HANNA CITY, Ill. (WMBD) — The small plane crash in Hanna City on Saturday was likely caused by engine trouble, based on the pilot’s distress call to the Federal Aviation Administration.

The single engine plane crashed into Gil’s Restaurant on Route 116, killing both pilot James Evanson, 75 and his wife and passenger, Lisa Evanson, 67, according to Peoria County Coroner Jamie Harwood.

In the nine-minute distress call, James told dispatch he was unable to make it to a nearby airport runway. Instead, he attempted to land the plane on Route 116 in Hanna City.

“Engine out… We’ve got a highway here I might need to land on it,” James told the dispatcher.

Towards the end of the call, the dispatcher asked James whether he saw any roads to land on, but there was no reply.

The plane dodged two cars before crashing into the restaurant.

“He was trying to save the people on the ground. He was a hell of a pilot… His left wing hit that pole, knocked the wing off and jerked him into the building. Had he missed that pole, he probably would have slid by Gil’s and be ok,” said eyewitness Ron Gulley, co-owner of Coffee Can.

Gulley said he initially thought it was a semi-truck hitting wires.

“There was a big bang. All the power went out, I think the whole town… It’s not everyday you see a plane land on [Route] 116 in the middle of town,” he said.

Peoria County Coroner Jamie Harwood said James was initially conscious on the scene, but suffered severe internal bleeding and broken bones. Lisa likely died instantly.

The Evansons’ daughter described her father as an avid airplane and helicopter pilot who served two tours in Vietnam.
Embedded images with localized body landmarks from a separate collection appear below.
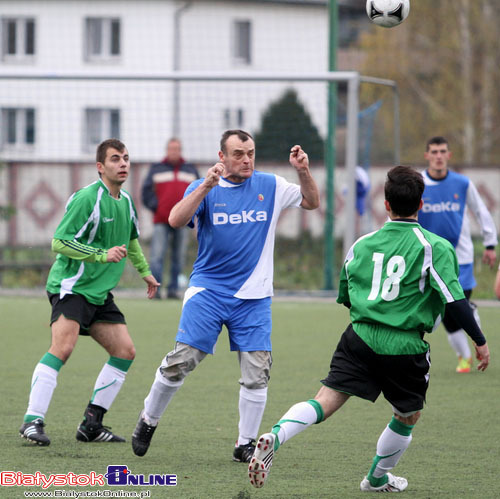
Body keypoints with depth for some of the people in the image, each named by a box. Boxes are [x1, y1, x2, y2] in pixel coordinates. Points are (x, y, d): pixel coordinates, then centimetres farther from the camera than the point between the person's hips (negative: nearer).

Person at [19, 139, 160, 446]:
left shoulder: (126, 201, 12)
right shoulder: (86, 199, -15)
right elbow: (59, 242, -19)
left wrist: (144, 271, 39)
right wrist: (103, 255, -23)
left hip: (100, 293, 9)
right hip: (71, 287, -9)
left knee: (125, 351, 3)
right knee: (63, 347, -24)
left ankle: (91, 424, 9)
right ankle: (33, 421, -26)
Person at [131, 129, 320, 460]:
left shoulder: (270, 186, 5)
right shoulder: (205, 188, -2)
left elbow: (312, 202, 11)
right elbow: (176, 220, -17)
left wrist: (304, 171, -7)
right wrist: (207, 185, -28)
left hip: (254, 296, 2)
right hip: (208, 291, -2)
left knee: (257, 373, -5)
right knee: (180, 362, -8)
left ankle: (245, 445, 8)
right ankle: (148, 420, 14)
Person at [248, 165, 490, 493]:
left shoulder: (362, 245, 10)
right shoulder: (435, 247, -5)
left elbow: (344, 297, 21)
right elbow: (454, 298, -11)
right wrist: (480, 341, -3)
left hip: (360, 338, 3)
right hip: (405, 346, -3)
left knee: (325, 402, -6)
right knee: (408, 416, 21)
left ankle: (275, 437, -31)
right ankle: (378, 479, 35)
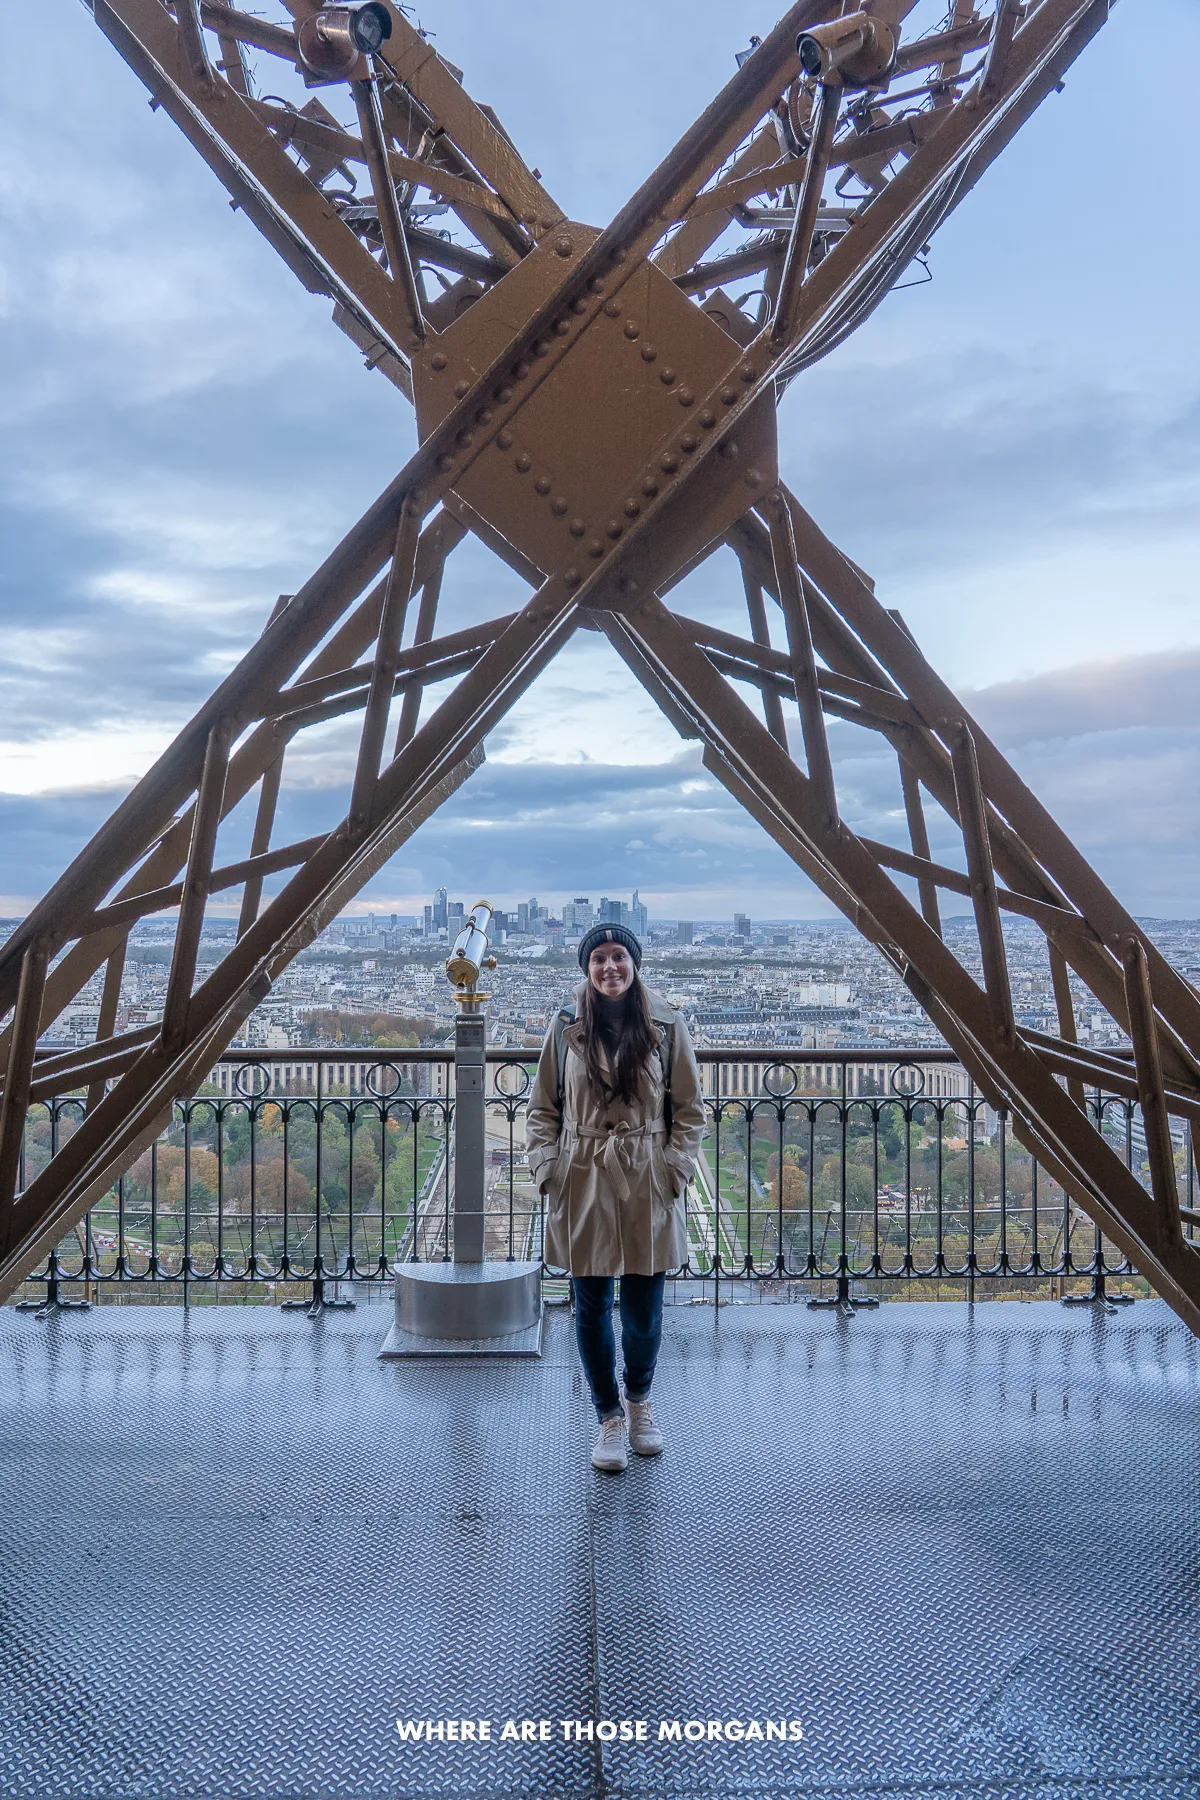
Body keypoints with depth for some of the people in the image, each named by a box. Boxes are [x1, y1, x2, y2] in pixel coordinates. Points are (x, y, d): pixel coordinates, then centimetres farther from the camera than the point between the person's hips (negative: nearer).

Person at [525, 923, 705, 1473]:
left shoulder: (666, 1026, 0)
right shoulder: (566, 1026, 1)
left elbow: (690, 1111, 5)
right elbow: (541, 1108, 8)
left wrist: (675, 1169, -6)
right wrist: (547, 1168, -4)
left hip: (648, 1187, 0)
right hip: (583, 1187, 0)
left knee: (644, 1310, 9)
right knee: (591, 1309, 7)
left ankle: (639, 1400, 37)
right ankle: (609, 1416, 27)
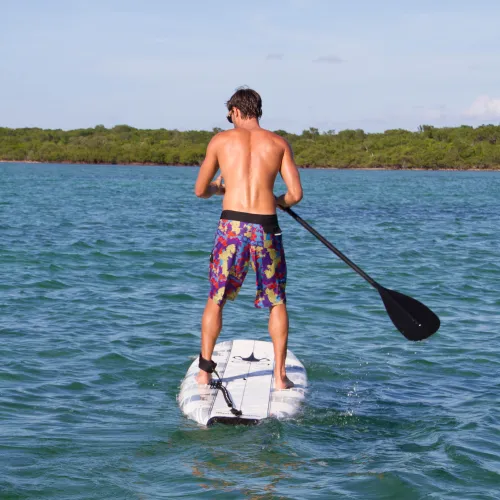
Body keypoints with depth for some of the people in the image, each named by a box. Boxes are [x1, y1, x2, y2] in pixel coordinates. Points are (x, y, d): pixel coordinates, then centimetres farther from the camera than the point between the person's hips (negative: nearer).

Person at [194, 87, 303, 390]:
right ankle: (280, 376, 11)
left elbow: (200, 191, 13)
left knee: (216, 300, 16)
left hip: (232, 226, 0)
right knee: (277, 303, 15)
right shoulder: (279, 143, 8)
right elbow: (296, 194, 1)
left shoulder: (221, 141, 7)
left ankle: (205, 371, 15)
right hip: (266, 229, 0)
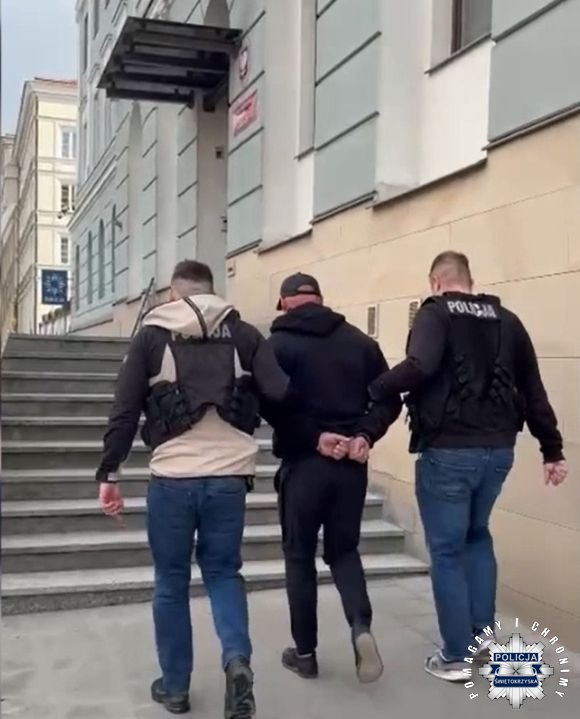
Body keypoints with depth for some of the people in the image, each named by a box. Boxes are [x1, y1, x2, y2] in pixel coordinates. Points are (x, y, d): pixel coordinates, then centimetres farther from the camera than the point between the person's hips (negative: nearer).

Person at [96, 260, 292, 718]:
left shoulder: (152, 336, 4)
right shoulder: (243, 333, 6)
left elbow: (125, 412, 0)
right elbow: (280, 394, -5)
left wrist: (109, 474, 5)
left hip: (172, 477, -1)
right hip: (229, 476, 1)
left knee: (171, 581, 14)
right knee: (223, 571, 18)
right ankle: (238, 659, -4)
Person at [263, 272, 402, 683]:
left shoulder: (278, 344, -4)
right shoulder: (359, 341, 7)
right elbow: (390, 399, 3)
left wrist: (314, 438, -12)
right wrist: (364, 436, -6)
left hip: (302, 464, -3)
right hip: (351, 465, 3)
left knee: (300, 557, 12)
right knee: (344, 550, 17)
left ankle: (305, 653, 18)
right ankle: (361, 626, -5)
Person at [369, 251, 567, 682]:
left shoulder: (436, 314, -6)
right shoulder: (507, 321, 10)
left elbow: (420, 366, -27)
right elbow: (533, 390, 11)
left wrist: (372, 392, -15)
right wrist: (552, 450, 16)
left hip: (448, 451, -5)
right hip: (499, 449, 6)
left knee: (447, 550, 7)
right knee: (477, 535, 27)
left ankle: (455, 656, 14)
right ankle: (482, 630, 26)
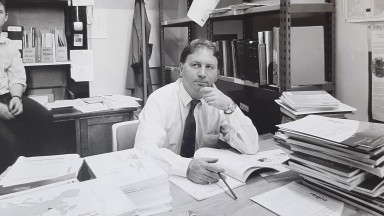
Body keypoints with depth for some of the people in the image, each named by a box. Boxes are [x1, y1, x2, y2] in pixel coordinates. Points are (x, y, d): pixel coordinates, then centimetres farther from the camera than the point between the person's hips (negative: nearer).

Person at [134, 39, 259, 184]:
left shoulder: (220, 101, -2)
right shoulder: (160, 100, -11)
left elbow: (251, 147, -9)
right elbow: (144, 149, -25)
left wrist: (229, 107, -22)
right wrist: (187, 166, -40)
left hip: (208, 181, 3)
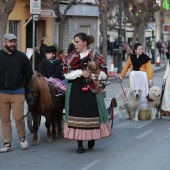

She was not at all surprised that he was able to maneuver his plane between the cars, a skill she said was due his expertise as a pilot.

The plane, registered to James Evanson, took off from Santa Fe Airport at 7:30 a.m., according to Flight Aware, a website that provides real-time flight tracking data. It crashed in Hanna City at 12:30 p.m.

The crash is under investigation by Illinois State Police and National Transportation Safety Board.

An earlier version of this story attributed low fuel (10 gallons) as the cause of the crash. Consultation with an aviation expert determined 10 gallons is not considered low fuel in aviation and engine trouble was likely cause of crash. The official cause will be determined by NTSB after a thorough investigation.